EXERCISE DIRECTIONS
Could you set down exactly the lines of the data below, starting at the one that holds "Digitized H&E-stained tissue" and ending at the one that holds "- histologic diagnosis: Hepatocellular", both included, and only those?

EXTRACTED RECORDS
== == ==
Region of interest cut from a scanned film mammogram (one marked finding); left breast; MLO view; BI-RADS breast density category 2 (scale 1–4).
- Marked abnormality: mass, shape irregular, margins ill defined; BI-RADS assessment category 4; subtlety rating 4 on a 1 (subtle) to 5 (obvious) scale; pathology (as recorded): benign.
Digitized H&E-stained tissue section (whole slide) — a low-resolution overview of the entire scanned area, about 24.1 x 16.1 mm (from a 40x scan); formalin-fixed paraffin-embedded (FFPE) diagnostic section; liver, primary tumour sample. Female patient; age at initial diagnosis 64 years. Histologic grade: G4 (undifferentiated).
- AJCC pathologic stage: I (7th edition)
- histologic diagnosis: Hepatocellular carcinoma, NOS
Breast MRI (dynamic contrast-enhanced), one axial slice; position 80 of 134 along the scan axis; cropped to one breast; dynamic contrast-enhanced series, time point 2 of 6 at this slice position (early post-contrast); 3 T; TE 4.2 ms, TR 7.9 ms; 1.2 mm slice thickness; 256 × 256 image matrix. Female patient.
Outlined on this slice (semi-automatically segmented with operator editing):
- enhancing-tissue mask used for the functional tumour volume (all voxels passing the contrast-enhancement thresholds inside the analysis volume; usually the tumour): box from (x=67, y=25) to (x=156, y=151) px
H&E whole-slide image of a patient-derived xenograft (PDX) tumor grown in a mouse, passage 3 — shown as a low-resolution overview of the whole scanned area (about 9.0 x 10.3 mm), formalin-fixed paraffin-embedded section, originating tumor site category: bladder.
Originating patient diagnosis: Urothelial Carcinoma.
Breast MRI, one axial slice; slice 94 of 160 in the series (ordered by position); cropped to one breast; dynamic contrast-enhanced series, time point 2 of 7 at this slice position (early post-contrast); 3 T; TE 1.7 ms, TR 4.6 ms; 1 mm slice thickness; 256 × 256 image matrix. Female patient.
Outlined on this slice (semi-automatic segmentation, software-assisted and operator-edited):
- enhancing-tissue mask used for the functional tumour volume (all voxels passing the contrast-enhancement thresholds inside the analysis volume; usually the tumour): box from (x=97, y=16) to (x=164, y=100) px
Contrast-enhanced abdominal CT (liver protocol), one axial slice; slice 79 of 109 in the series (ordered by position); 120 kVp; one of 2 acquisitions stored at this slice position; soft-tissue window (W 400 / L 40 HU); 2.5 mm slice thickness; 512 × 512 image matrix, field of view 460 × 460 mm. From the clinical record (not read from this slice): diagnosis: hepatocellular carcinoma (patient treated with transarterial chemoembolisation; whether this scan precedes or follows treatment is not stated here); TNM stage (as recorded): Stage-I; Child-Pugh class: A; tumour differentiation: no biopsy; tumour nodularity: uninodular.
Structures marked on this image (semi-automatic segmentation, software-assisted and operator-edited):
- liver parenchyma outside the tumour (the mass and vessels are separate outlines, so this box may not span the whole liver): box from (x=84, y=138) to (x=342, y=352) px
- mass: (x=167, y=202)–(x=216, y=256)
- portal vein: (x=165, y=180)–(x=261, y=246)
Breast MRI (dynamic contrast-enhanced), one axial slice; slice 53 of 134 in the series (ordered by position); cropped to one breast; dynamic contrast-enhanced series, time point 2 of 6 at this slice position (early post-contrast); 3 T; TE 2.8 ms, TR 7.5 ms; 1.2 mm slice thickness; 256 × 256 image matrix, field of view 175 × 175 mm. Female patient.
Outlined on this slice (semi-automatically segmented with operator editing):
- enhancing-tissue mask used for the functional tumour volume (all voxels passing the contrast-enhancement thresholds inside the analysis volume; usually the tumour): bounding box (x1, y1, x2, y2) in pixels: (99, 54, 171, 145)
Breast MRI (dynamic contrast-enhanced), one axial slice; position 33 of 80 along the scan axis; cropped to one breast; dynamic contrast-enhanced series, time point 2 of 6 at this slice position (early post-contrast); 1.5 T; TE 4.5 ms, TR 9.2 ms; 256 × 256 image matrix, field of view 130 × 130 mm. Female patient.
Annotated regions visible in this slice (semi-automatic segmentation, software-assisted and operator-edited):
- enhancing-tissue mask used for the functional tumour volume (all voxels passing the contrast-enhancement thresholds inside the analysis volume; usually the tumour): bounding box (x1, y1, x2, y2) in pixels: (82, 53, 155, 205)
== == ==
RESPONSE TO THE EXERCISE
Digitized H&E-stained tissue section (whole slide) — a low-resolution overview of the entire scanned area, about 24.1 x 16.1 mm (from a 40x scan); formalin-fixed paraffin-embedded (FFPE) diagnostic section; liver, primary tumour sample. Female patient; age at initial diagnosis 64 years. Histologic grade: G4 (undifferentiated).
- AJCC pathologic stage: I (7th edition)
- histologic diagnosis: Hepatocellular carcinoma, NOS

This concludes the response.